_Texte fourni:_
◇ ◇ ◇ ◇ ◇ ◇ ◇

Par un arrêt du 24 septembre 2020, promis à la plus large diffusion (Cass. 2e civ. 24 septembre 2020 n°19-13.194, P + B + R +I), la deuxième Chambre civile a mis un coup d’arrêt à une pratique de certaines Urssaf consistant à reconstituer le montant brut des sommes réintégrées dans l’assiette des cotisations pour calculer le montant dû par le cotisant à l’occasion d’un redressement.
Une pratique contestable de certaines Urssaf
En principe, les cotisations sociales et charges assimilées au titre de la législation de la sécurité sociale, sont calculées, lors de chaque paie, sur l’ensemble des sommes comprises dans ladite paie, telles qu’elles sont définies à l’article L. 242-1 du code la sécurité sociale, y compris, le cas échéant, la valeur représentative des avantages en nature consentis aux salariés.
Il arrive que les cotisants omettent, par ignorance ou oubli, de soumettre ces avantages en nature aux cotisations sociales, ce que ne manquent pas de rectifier les inspecteurs du recouvrement à l’occasion de leur contrôle.
En l’occurrence, la société cotisante avait omis de soumettre aux charges sociales, certains frais professionnels non justifiés : des cadeaux offerts par l’employeur, des prises en charge de loyers par l’employeur pour les salariés en mobilité ou encore certains avantages en espèce.

◇ ◇ ◇ ◇ ◇ ◇ ◇

_Informations affichées:_

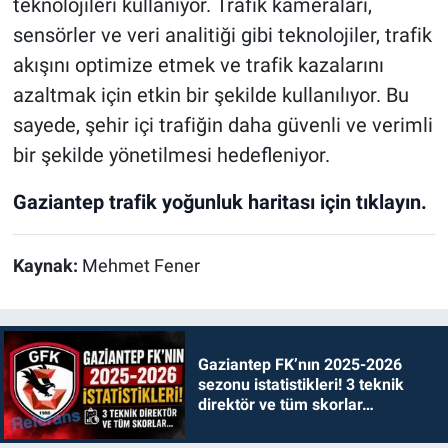
teknolojileri kullanıyor. Trafik kameraları,
sensörler ve veri analitiği gibi teknolojiler, trafik
akışını optimize etmek ve trafik kazalarını
azaltmak için etkin bir şekilde kullanılıyor. Bu
sayede, şehir içi trafiğin daha güvenli ve verimli
bir şekilde yönetilmesi hedefleniyor.
Gaziantep trafik yoğunluk haritası için tıklayın.
Kaynak:
Mehmet Fener
Gaziantep FK’nın 2025-2026
sezonu istatistikleri! 3 teknik
direktör ve tüm skorlar…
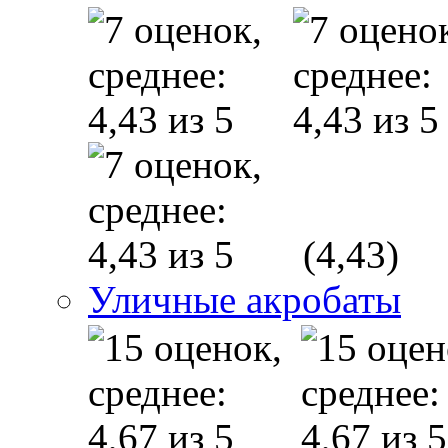
(4,43)
Уличные акробаты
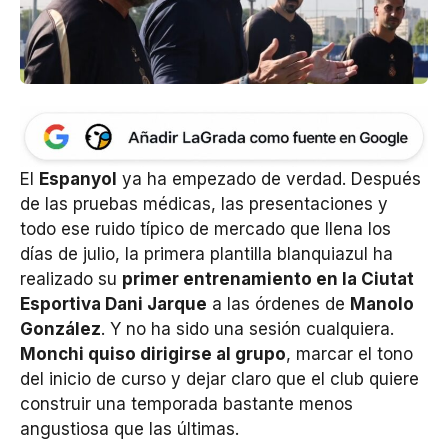
El
Espanyol
ya ha empezado de verdad. Después
de las pruebas médicas, las presentaciones y
todo ese ruido típico de mercado que llena los
días de julio, la primera plantilla blanquiazul ha
realizado su
primer entrenamiento en la Ciutat
Esportiva Dani Jarque
a las órdenes de
Manolo
González
. Y no ha sido una sesión cualquiera.
Monchi quiso dirigirse al grupo
, marcar el tono
del inicio de curso y dejar claro que el club quiere
construir una temporada bastante menos
angustiosa que las últimas.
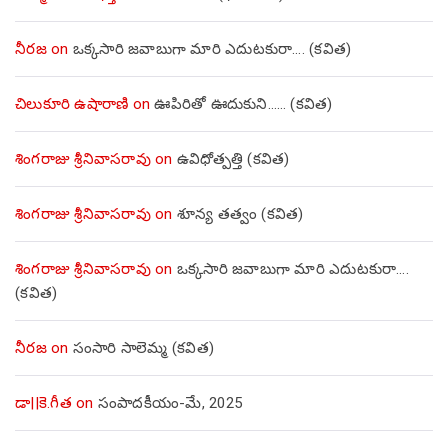
నీరజ
on
ఒక్కసారి జవాబుగా మారి ఎదుటకురా…. (కవిత)
చిలుకూరి ఉషారాణి
on
ఊపిరితో ఊదుకుని…… (కవిత)
శింగరాజు శ్రీనివాసరావు
on
ఉవిధోత్పత్తి (కవిత)
శింగరాజు శ్రీనివాసరావు
on
శూన్య తత్వం (కవిత)
శింగరాజు శ్రీనివాసరావు
on
ఒక్కసారి జవాబుగా మారి ఎదుటకురా….
(కవిత)
నీరజ
on
సంసారి సాలెమ్మ (కవిత)
డా||కె.గీత
on
సంపాదకీయం-మే, 2025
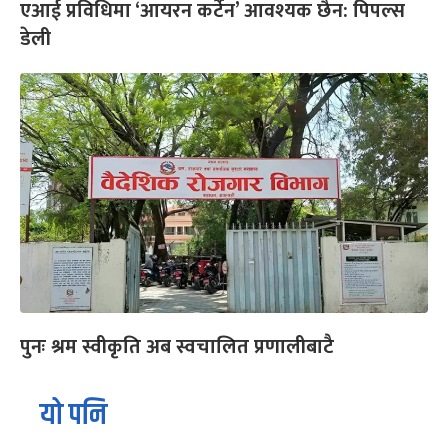
एआई प्रविधिमा ‘आयरन कर्टेन’ आवश्यक छैन: पिपल्स
डेली
पुनः श्रम स्वीकृति अब स्वचालित प्रणालीबाटै
यो पनि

◇ ◇ ◇ ◇ ◇ ◇ ◇

_Consignes:_ Rédigez la suite du texte sur l'arrêt du 24 septembre 2020 relatif aux redressements Urssaf, à partir de sa dernière phrase.

_Zone de réponse:_
Lors d’un contrôle d’application de la législation de sécurité sociale, l’inspecteur du recouvrement proposa de réintégrer ces irrégularités dans l’assiette des cotisations. Or pour ce faire, l’Urssaf part du postulat suivant :
- Dans la mesure où il appartient à l’employeur de précompter la quote-part de cotisations salariales dues par le salarié avant de lui servir l’avantage ou les sommes lui revenant, les sommes ou avantages en nature perçus par le salarié, sont par nature des éléments de rémunération nets de charges salariales ;
- Or les cotisations sociales se calculent sur les rémunérations brutes.
En conséquence l’Urssaf reconstitue le montant brut de la valeur représentative de l’avantage en nature et c’est ce montant brut qui est l’objet du redressement.
Une pratique désormais condamnée par la Cour de cassation
Cette méthode est depuis longtemps contestée par les cotisants quant à ses modalités d’application, dans la mesure où le cotisant est tenu dans l’ignorance du mode calcul utilisé par l’Urssaf pour reconstituer l’assiette brute dont le paiement lui était réclamé.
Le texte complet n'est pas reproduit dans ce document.